Literature is an important aspect of Townshend's life. He has always been a man of letters and a purveyor of seminal rock tunes. Since the days when the Who were the darlings of London in the mid '60s, Townshend has been writing -- for magazines and for his own pleasure -- about the band, about rock'n'roll and about a whole variety of other topics including spiritualism, religion and child pornography, the last of which got him into a spot of bother, later proven unwarranted, with the boys in blue in 2003.

Today he talks about his writing in guarded terms. Yes, he has been prolific, as a songwriter and as a writer who has embraced screenplays, poetry and autobiography, but he's less keen to put his opinions or thoughts online, as he did liberally for a while in recent years.

His autobiography has been rumoured to appear for years, but he is still only partially through the writing of it and is guarded about where and when it might appear.
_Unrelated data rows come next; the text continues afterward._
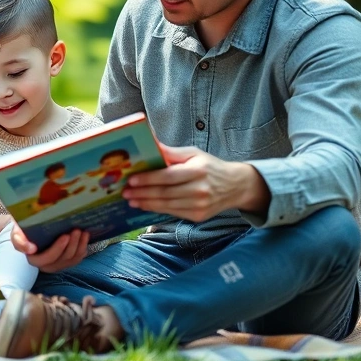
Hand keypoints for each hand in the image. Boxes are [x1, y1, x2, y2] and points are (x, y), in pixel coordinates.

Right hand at [11, 226, 88, 272]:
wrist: (32, 232)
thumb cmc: (25, 231)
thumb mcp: (17, 233)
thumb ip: (19, 240)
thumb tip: (30, 249)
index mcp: (34, 259)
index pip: (46, 258)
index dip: (57, 249)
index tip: (65, 236)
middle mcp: (46, 266)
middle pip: (62, 259)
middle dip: (72, 245)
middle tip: (76, 230)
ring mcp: (58, 265)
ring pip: (71, 259)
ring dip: (79, 246)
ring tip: (82, 231)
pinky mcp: (67, 262)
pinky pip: (77, 259)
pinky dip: (83, 248)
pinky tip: (85, 237)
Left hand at [123, 144, 270, 221]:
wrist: (235, 186)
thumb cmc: (209, 166)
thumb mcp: (193, 154)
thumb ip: (171, 152)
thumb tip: (150, 144)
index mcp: (198, 170)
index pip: (168, 176)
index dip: (148, 179)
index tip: (132, 180)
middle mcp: (200, 189)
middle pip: (165, 193)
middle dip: (142, 193)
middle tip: (125, 192)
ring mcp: (200, 205)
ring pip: (167, 205)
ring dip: (146, 203)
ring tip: (131, 200)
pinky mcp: (198, 216)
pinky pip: (173, 213)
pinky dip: (157, 210)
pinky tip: (145, 205)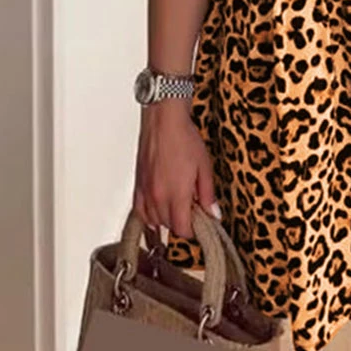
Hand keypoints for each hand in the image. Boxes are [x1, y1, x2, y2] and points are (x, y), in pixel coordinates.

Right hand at [133, 100, 220, 239]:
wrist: (164, 120)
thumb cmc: (184, 138)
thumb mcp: (204, 167)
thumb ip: (208, 194)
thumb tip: (213, 213)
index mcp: (176, 194)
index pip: (182, 229)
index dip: (194, 230)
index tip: (202, 223)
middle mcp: (158, 197)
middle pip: (169, 226)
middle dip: (183, 223)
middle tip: (194, 210)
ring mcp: (145, 192)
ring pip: (154, 221)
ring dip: (167, 220)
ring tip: (179, 206)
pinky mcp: (137, 185)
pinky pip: (140, 212)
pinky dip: (149, 216)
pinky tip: (158, 210)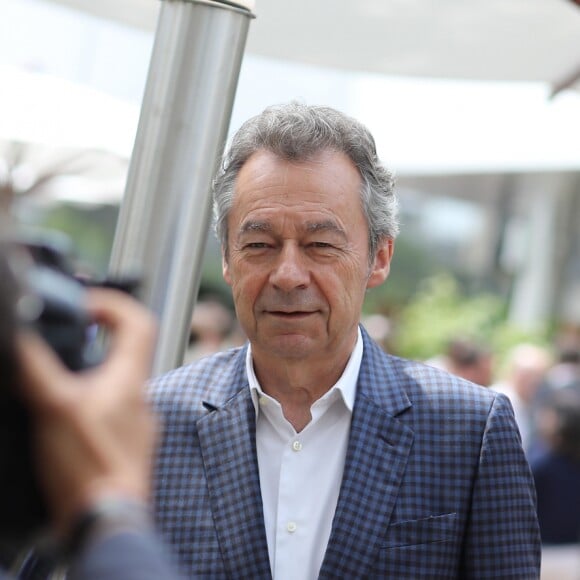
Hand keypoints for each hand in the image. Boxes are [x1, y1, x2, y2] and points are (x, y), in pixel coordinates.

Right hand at [16, 288, 157, 535]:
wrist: (107, 518)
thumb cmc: (89, 466)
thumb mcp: (54, 407)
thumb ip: (37, 369)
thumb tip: (22, 338)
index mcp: (129, 378)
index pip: (140, 322)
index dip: (115, 304)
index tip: (85, 305)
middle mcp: (138, 396)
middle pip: (127, 350)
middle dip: (96, 339)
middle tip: (65, 338)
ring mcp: (135, 421)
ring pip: (116, 381)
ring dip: (89, 373)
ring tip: (57, 378)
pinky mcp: (125, 444)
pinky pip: (110, 410)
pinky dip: (89, 402)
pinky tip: (65, 415)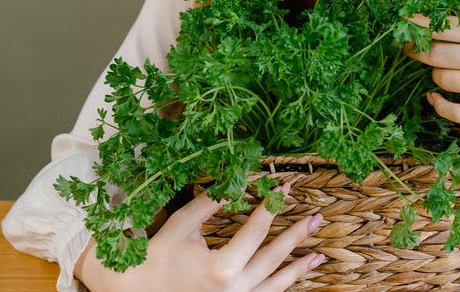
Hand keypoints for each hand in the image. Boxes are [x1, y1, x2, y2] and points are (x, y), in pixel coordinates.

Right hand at [76, 185, 325, 291]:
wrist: (140, 290)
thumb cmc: (158, 256)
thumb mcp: (183, 224)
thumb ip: (211, 202)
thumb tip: (236, 179)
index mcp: (222, 267)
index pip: (256, 230)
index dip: (271, 206)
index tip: (284, 188)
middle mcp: (235, 289)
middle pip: (274, 256)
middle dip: (296, 235)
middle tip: (316, 217)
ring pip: (276, 283)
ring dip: (299, 266)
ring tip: (319, 254)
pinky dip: (284, 284)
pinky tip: (297, 274)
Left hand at [407, 4, 459, 130]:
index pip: (447, 25)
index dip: (420, 24)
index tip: (404, 22)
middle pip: (438, 53)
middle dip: (417, 49)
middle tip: (407, 46)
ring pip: (444, 79)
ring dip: (433, 74)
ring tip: (436, 69)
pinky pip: (456, 112)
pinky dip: (439, 105)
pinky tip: (434, 97)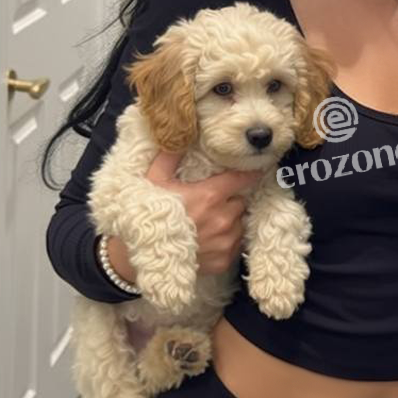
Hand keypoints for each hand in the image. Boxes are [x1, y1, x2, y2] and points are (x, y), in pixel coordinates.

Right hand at [140, 151, 262, 275]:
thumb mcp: (154, 181)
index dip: (248, 174)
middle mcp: (223, 218)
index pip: (242, 179)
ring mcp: (225, 241)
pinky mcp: (224, 260)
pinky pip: (234, 246)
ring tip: (208, 224)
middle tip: (211, 203)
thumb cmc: (149, 216)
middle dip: (230, 201)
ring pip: (239, 224)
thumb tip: (177, 137)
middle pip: (239, 202)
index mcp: (210, 196)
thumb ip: (169, 157)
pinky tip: (208, 241)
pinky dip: (225, 242)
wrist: (143, 257)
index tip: (254, 171)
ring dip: (229, 222)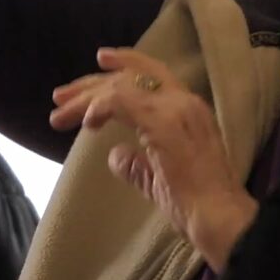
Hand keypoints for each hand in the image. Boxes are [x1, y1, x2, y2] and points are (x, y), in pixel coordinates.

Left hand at [52, 48, 258, 270]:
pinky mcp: (163, 122)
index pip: (153, 73)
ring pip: (121, 86)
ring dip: (86, 98)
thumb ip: (136, 163)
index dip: (124, 64)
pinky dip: (100, 107)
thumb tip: (114, 154)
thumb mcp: (159, 178)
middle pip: (131, 76)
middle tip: (60, 96)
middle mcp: (184, 101)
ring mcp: (175, 109)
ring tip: (60, 113)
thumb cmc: (196, 204)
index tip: (98, 61)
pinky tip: (87, 123)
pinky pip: (122, 101)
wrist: (220, 218)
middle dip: (91, 84)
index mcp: (189, 109)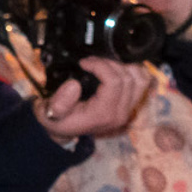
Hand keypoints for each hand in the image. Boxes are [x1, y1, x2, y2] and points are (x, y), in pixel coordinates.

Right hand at [35, 58, 153, 139]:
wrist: (63, 130)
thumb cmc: (57, 119)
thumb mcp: (50, 113)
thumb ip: (59, 102)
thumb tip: (74, 85)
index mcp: (103, 115)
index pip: (114, 82)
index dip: (100, 66)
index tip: (85, 62)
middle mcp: (119, 114)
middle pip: (128, 78)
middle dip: (109, 64)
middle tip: (92, 61)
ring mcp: (127, 111)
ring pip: (140, 80)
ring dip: (123, 67)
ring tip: (104, 65)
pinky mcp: (130, 107)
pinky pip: (142, 85)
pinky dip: (131, 72)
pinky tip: (115, 70)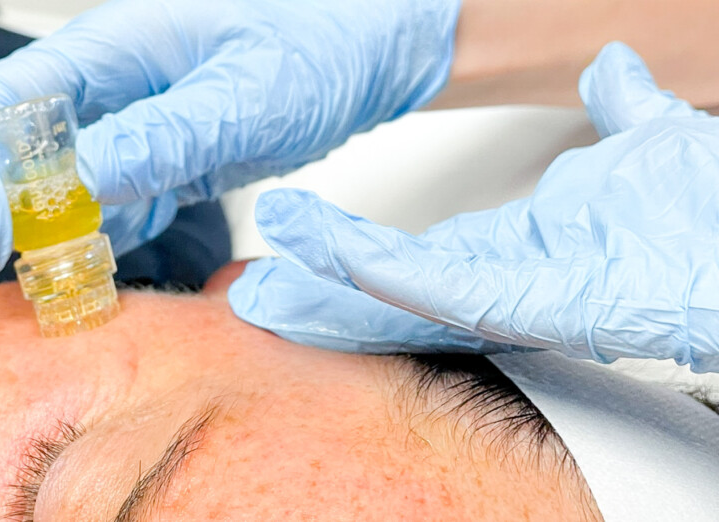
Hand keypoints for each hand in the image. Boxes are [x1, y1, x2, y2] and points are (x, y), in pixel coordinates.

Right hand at [0, 0, 459, 269]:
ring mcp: (127, 125)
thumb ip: (163, 137)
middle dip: (4, 216)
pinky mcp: (154, 158)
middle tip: (42, 271)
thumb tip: (77, 179)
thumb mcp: (247, 96)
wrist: (367, 48)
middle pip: (3, 151)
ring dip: (52, 241)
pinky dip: (98, 244)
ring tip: (85, 280)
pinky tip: (118, 263)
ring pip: (49, 189)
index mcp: (108, 49)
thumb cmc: (319, 41)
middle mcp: (104, 87)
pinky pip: (101, 207)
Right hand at [229, 42, 718, 371]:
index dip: (350, 251)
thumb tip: (609, 65)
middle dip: (318, 297)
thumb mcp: (651, 142)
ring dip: (326, 292)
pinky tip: (328, 247)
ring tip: (267, 283)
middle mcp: (502, 283)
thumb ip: (621, 107)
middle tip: (257, 295)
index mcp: (517, 252)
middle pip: (389, 297)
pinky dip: (376, 269)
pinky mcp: (524, 301)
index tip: (298, 232)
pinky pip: (439, 288)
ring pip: (397, 299)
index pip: (413, 260)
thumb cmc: (706, 213)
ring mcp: (509, 295)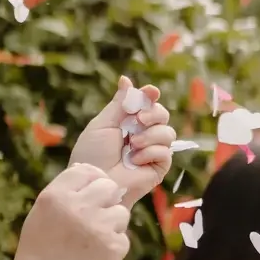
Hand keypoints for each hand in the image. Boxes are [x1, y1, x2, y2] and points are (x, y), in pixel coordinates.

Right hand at [11, 164, 131, 259]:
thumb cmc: (42, 248)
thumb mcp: (43, 212)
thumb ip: (66, 191)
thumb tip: (93, 172)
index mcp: (55, 195)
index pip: (86, 171)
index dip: (91, 181)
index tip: (88, 194)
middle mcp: (77, 207)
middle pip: (109, 187)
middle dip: (106, 200)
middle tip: (94, 216)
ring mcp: (98, 227)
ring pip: (121, 212)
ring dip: (112, 223)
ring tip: (92, 239)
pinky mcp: (114, 246)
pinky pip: (123, 236)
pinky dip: (113, 245)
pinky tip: (96, 254)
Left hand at [70, 79, 176, 206]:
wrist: (95, 179)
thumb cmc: (93, 154)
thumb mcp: (104, 124)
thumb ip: (119, 104)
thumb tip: (126, 79)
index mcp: (129, 122)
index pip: (147, 104)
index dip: (151, 96)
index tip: (151, 91)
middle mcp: (143, 135)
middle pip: (162, 115)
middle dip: (153, 114)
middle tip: (139, 120)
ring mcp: (153, 151)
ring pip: (167, 133)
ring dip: (149, 136)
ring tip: (132, 145)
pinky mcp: (159, 167)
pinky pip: (165, 152)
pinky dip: (150, 153)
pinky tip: (135, 160)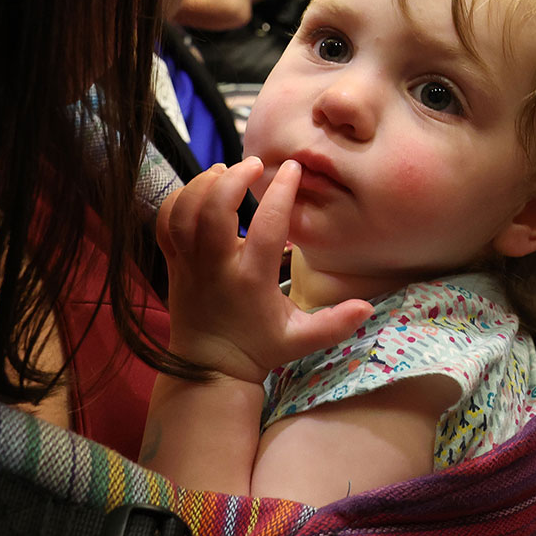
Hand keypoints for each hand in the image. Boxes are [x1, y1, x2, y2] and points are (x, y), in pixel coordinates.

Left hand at [156, 158, 371, 383]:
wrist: (208, 370)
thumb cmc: (258, 349)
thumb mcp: (301, 340)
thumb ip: (335, 324)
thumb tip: (369, 307)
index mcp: (251, 281)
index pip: (266, 227)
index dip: (281, 193)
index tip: (292, 169)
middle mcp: (217, 268)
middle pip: (214, 210)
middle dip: (234, 178)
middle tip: (255, 165)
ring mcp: (190, 265)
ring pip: (185, 212)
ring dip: (204, 183)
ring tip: (226, 171)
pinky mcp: (173, 264)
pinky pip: (166, 223)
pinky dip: (180, 199)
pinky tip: (201, 190)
"I have stopped work on it for a while," he says. "I haven't published anything online since 2007 and I only excerpted about 2 per cent of what I have written so far. I won't do that again online. I am a good writer, I am aware of that. But I can write when I'm too old to do anything else. It will wait."

Considering his impressive body of work, Townshend would be quite entitled to rest on his laurels before his bus pass arrives. But clearly the guitarist and his buddy Daltrey are not too old to rock and they plan to keep touring for as long as it's enjoyable.

"I think it's important to be happy, and I am happy today, but artistic fulfilment is more important to me than feeling happy. I have allowed myself a gift in a sense.

"When someone notices what I've done, or what I've done with my fellows in the Who, it does mean something. It brings me a sense of acceptance I think. I grew up in a world in which the word duty was important. I feel fulfilled because I feel I have done my duty, and at the same time, looking back, I struck a nice balance between the Who and other things I wanted todo."

So, is there anything left to achieve after all this time in rock'n'roll? Any regrets?

"My ambitions, if revealed, would make me look pretentious," he says. "My regrets, if revealed, would see me in jail."